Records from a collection
╭──
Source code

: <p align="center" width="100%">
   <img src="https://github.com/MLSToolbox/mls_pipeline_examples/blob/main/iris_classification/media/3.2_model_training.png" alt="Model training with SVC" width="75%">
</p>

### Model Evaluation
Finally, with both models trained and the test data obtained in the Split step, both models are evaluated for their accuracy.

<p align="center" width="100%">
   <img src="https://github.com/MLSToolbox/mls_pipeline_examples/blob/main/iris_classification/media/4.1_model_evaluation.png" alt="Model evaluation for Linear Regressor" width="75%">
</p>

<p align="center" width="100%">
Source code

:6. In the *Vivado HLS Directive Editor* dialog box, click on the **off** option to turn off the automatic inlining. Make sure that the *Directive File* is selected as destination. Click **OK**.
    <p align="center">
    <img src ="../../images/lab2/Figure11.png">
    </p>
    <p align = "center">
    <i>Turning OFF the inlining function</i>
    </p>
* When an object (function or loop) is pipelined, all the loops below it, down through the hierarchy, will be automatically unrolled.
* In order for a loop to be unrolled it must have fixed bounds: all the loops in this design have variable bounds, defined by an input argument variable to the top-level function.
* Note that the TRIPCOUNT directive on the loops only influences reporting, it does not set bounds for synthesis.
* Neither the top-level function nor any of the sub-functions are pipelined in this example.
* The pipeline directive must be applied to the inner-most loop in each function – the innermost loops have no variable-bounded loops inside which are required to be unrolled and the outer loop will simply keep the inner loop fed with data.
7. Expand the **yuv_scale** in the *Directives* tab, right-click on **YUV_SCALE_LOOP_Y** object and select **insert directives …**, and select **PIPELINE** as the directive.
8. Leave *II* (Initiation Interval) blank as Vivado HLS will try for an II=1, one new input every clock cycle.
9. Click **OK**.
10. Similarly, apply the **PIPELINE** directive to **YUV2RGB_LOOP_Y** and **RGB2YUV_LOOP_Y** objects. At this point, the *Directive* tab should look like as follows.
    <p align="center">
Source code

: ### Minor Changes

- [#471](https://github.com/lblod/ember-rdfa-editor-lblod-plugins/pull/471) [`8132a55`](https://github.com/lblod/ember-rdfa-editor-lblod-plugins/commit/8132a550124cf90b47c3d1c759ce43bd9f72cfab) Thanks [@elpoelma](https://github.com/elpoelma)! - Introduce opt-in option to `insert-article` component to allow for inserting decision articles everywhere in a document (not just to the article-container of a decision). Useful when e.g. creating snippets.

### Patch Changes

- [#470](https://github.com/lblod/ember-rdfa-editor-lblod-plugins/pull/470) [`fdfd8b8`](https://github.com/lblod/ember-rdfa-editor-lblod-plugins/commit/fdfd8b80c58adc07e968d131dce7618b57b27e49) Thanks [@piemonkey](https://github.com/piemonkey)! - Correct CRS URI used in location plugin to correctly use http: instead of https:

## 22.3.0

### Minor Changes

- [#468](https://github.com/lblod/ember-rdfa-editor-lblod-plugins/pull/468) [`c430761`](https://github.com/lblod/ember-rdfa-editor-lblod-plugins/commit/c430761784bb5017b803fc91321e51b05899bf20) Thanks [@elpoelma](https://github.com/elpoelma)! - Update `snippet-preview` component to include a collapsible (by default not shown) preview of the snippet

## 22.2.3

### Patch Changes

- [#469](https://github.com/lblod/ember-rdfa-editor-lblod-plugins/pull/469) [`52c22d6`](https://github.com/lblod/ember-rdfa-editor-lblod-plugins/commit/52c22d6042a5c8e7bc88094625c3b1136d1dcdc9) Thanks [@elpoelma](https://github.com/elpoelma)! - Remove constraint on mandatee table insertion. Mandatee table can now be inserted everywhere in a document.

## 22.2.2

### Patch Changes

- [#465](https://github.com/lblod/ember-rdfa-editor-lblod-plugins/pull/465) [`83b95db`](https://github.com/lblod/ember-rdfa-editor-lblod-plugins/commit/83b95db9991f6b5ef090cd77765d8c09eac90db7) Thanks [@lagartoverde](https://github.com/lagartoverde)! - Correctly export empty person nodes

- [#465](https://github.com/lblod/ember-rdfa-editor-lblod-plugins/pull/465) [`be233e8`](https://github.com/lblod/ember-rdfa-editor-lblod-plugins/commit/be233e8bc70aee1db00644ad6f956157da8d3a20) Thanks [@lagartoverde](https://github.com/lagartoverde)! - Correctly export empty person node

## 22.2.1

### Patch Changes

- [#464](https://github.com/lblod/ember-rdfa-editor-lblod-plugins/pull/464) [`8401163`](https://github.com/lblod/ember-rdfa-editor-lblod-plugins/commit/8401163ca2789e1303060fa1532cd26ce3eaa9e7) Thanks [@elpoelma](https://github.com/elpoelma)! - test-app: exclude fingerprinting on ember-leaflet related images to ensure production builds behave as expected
╰──
What is being asked
Nothing in the records may be left out; reproduce them exactly.

Your solution
Source code

: <p align="center" width="100%">
   <img src="https://github.com/MLSToolbox/mls_pipeline_examples/blob/main/iris_classification/media/3.2_model_training.png" alt="Model training with SVC" width="75%">
</p>

### Model Evaluation
Finally, with both models trained and the test data obtained in the Split step, both models are evaluated for their accuracy.

<p align="center" width="100%">
   <img src="https://github.com/MLSToolbox/mls_pipeline_examples/blob/main/iris_classification/media/4.1_model_evaluation.png" alt="Model evaluation for Linear Regressor" width="75%">
</p>

<p align="center" width="100%">
Source code

:6. In the *Vivado HLS Directive Editor* dialog box, click on the **off** option to turn off the automatic inlining. Make sure that the *Directive File* is selected as destination. Click **OK**.
    <p align="center">
    <img src ="../../images/lab2/Figure11.png">
    </p>
    <p align = "center">
    <i>Turning OFF the inlining function</i>
    </p>
* When an object (function or loop) is pipelined, all the loops below it, down through the hierarchy, will be automatically unrolled.
* In order for a loop to be unrolled it must have fixed bounds: all the loops in this design have variable bounds, defined by an input argument variable to the top-level function.
* Note that the TRIPCOUNT directive on the loops only influences reporting, it does not set bounds for synthesis.
* Neither the top-level function nor any of the sub-functions are pipelined in this example.
* The pipeline directive must be applied to the inner-most loop in each function – the innermost loops have no variable-bounded loops inside which are required to be unrolled and the outer loop will simply keep the inner loop fed with data.
7. Expand the **yuv_scale** in the *Directives* tab, right-click on **YUV_SCALE_LOOP_Y** object and select **insert directives …**, and select **PIPELINE** as the directive.
8. Leave *II* (Initiation Interval) blank as Vivado HLS will try for an II=1, one new input every clock cycle.
9. Click **OK**.
10. Similarly, apply the **PIPELINE** directive to **YUV2RGB_LOOP_Y** and **RGB2YUV_LOOP_Y** objects. At this point, the *Directive* tab should look like as follows.
    <p align="center">
Source code

: ### Minor Changes

- [#471](https://github.com/lblod/ember-rdfa-editor-lblod-plugins/pull/471) [`8132a55`](https://github.com/lblod/ember-rdfa-editor-lblod-plugins/commit/8132a550124cf90b47c3d1c759ce43bd9f72cfab) Thanks [@elpoelma](https://github.com/elpoelma)! - Introduce opt-in option to `insert-article` component to allow for inserting decision articles everywhere in a document (not just to the article-container of a decision). Useful when e.g. creating snippets.

### Patch Changes

- [#470](https://github.com/lblod/ember-rdfa-editor-lblod-plugins/pull/470) [`fdfd8b8`](https://github.com/lblod/ember-rdfa-editor-lblod-plugins/commit/fdfd8b80c58adc07e968d131dce7618b57b27e49) Thanks [@piemonkey](https://github.com/piemonkey)! - Correct CRS URI used in location plugin to correctly use http: instead of https:

## 22.3.0

### Minor Changes

- [#468](https://github.com/lblod/ember-rdfa-editor-lblod-plugins/pull/468) [`c430761`](https://github.com/lblod/ember-rdfa-editor-lblod-plugins/commit/c430761784bb5017b803fc91321e51b05899bf20) Thanks [@elpoelma](https://github.com/elpoelma)! - Update `snippet-preview` component to include a collapsible (by default not shown) preview of the snippet

## 22.2.3

### Patch Changes

- [#469](https://github.com/lblod/ember-rdfa-editor-lblod-plugins/pull/469) [`52c22d6`](https://github.com/lblod/ember-rdfa-editor-lblod-plugins/commit/52c22d6042a5c8e7bc88094625c3b1136d1dcdc9) Thanks [@elpoelma](https://github.com/elpoelma)! - Remove constraint on mandatee table insertion. Mandatee table can now be inserted everywhere in a document.

## 22.2.2

### Patch Changes

- [#465](https://github.com/lblod/ember-rdfa-editor-lblod-plugins/pull/465) [`83b95db`](https://github.com/lblod/ember-rdfa-editor-lblod-plugins/commit/83b95db9991f6b5ef090cd77765d8c09eac90db7) Thanks [@lagartoverde](https://github.com/lagartoverde)! - Correctly export empty person nodes

- [#465](https://github.com/lblod/ember-rdfa-editor-lblod-plugins/pull/465) [`be233e8`](https://github.com/lblod/ember-rdfa-editor-lblod-plugins/commit/be233e8bc70aee1db00644ad6f956157da8d3a20) Thanks [@lagartoverde](https://github.com/lagartoverde)! - Correctly export empty person node

## 22.2.1

### Patch Changes

- [#464](https://github.com/lblod/ember-rdfa-editor-lblod-plugins/pull/464) [`8401163`](https://github.com/lblod/ember-rdfa-editor-lblod-plugins/commit/8401163ca2789e1303060fa1532cd26ce3eaa9e7) Thanks [@elpoelma](https://github.com/elpoelma)! - test-app: exclude fingerprinting on ember-leaflet related images to ensure production builds behave as expected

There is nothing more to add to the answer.